According to the report, the pandemic has set gender parity back from 99 years to 135 years.

"Women collectively lost $800 billion in earnings in 2020, with 13 million fewer women in work now than there were in 2019. 252 men have more wealth than all 1 billion women and girls in Africa and Latin America and the Caribbean combined," it added.

The charity also stated that the inequality amongst ethnic minorities soared during the pandemic, adding that people of Bangladeshi origin are five times more likely to die of COVID-19 than the White British population in the second wave of the pandemic in England.

"Black people in Brazil are 1.5 times more likely to die from COVID-19 than White people. In the US, 3.4 million Black Americans would be alive today if their life expectancy was the same as White people — this is directly linked to historical racism and colonialism," it added.

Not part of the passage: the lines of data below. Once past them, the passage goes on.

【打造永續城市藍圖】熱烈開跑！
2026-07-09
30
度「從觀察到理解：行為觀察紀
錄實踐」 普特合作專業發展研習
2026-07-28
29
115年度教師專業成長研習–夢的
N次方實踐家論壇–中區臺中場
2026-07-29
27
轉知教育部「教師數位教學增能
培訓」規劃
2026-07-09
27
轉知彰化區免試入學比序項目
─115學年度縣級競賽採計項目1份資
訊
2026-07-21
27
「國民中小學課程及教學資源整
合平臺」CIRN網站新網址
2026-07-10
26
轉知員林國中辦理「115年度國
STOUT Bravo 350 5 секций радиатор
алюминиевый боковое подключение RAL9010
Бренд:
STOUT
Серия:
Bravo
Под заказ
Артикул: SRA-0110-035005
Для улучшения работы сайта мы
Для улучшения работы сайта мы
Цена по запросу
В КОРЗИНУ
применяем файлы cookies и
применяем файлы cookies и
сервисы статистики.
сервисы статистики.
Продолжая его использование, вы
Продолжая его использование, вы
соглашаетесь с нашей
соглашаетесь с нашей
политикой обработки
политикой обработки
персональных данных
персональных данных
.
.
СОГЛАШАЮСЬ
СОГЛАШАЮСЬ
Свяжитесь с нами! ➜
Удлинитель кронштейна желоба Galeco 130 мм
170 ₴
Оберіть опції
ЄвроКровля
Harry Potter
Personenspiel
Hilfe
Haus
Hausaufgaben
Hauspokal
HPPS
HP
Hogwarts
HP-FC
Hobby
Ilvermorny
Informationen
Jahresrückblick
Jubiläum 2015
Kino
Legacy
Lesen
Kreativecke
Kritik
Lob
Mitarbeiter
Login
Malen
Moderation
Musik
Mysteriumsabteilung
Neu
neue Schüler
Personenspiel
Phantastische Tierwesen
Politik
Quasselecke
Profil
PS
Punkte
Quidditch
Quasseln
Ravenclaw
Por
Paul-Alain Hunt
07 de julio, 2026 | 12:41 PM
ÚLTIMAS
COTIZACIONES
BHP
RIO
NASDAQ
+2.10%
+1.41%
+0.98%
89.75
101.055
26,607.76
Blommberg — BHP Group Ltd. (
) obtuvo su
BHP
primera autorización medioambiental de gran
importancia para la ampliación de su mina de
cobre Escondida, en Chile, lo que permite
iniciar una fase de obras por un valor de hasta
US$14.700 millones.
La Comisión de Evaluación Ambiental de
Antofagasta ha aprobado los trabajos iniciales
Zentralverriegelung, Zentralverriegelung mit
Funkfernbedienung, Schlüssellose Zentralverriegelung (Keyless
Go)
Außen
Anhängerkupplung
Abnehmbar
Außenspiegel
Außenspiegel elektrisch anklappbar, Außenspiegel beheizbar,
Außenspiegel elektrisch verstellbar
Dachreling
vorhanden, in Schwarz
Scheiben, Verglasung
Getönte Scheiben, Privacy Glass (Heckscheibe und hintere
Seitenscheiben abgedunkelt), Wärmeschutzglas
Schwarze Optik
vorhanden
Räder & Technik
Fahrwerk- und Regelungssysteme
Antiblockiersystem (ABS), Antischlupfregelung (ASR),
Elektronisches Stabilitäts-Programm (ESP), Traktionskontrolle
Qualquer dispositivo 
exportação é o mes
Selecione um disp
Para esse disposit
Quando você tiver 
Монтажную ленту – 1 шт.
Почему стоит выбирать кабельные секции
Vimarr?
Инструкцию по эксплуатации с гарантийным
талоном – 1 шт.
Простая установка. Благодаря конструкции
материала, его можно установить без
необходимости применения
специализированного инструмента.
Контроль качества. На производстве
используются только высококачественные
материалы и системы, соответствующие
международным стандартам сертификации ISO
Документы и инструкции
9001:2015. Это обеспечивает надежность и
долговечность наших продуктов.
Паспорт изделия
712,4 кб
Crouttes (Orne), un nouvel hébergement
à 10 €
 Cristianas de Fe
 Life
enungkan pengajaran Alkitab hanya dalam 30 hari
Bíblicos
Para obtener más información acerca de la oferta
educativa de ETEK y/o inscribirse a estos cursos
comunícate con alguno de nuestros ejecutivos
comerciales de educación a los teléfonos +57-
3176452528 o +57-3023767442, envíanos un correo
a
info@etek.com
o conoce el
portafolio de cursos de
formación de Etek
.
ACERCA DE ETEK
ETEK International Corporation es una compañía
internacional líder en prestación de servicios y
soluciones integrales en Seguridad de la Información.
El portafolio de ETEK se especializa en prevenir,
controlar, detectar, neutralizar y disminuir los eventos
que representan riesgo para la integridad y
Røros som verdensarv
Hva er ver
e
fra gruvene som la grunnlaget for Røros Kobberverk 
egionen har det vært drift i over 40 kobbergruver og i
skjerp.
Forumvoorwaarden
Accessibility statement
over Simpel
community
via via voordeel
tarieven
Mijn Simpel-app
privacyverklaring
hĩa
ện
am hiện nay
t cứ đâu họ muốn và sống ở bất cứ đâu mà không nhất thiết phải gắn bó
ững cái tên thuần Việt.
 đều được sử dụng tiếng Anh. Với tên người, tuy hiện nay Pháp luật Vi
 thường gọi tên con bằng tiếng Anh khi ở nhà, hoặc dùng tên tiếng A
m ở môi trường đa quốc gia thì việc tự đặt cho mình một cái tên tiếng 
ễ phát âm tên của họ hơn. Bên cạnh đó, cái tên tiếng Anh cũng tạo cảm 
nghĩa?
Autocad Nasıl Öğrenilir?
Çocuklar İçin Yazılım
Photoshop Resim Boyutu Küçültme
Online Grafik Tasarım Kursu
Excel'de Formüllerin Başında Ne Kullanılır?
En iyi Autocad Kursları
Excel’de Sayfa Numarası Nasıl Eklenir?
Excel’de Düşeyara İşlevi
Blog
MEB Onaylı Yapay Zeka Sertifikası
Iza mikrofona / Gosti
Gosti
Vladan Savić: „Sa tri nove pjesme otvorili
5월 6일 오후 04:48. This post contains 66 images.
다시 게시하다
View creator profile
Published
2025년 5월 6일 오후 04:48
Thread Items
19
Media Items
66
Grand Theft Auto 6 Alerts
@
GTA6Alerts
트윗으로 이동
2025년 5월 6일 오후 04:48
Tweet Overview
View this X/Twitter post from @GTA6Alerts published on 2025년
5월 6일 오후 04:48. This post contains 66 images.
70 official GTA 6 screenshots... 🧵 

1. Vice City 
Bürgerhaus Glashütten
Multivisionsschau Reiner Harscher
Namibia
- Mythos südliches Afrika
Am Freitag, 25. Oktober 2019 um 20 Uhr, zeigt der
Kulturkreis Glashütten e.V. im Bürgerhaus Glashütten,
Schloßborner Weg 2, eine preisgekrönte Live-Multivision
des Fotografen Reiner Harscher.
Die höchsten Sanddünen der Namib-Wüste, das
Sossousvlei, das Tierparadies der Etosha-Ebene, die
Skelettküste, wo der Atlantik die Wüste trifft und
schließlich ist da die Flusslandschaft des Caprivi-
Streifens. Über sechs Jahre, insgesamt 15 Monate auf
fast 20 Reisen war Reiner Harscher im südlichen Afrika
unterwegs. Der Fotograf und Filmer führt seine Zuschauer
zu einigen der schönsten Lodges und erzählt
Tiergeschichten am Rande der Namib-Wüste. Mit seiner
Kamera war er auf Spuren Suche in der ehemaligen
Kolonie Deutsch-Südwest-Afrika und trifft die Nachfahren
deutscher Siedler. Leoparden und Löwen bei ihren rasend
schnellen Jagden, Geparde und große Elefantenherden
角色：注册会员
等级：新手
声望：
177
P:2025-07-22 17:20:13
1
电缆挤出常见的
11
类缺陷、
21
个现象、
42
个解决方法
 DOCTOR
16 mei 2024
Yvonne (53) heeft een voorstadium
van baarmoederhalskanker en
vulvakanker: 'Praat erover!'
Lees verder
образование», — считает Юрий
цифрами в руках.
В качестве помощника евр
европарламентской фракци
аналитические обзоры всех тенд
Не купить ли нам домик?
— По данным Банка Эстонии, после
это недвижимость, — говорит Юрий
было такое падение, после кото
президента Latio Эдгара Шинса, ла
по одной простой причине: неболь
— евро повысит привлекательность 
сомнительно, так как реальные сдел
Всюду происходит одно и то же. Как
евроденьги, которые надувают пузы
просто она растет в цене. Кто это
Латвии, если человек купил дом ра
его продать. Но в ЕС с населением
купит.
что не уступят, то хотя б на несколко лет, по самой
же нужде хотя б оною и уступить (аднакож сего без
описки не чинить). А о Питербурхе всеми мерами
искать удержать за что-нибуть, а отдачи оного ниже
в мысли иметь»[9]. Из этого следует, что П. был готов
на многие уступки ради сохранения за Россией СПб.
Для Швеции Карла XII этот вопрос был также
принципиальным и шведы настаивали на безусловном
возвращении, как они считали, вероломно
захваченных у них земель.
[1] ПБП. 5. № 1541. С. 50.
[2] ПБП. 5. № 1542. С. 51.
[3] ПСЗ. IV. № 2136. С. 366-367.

Bucher said, as quoted in the statement, "Inequality at such pace and scale is happening by choice, not chance."

"Not only have our economic structures made all of us less safe against this pandemic, they are actively enabling those who are already extremely rich and powerful to exploit this crisis for their own profit," she added.

According to Forbes figures as of Nov. 30, 2021, cited by the charity, the world's 10 richest people are Elon Musk, Jeff Bezos, Bernard Arnault and family, Bill Gates, Larry Ellison, Larry Page, Sergey Brin, Mark Zuckerberg, Steve Ballmer, and Warren Buffet.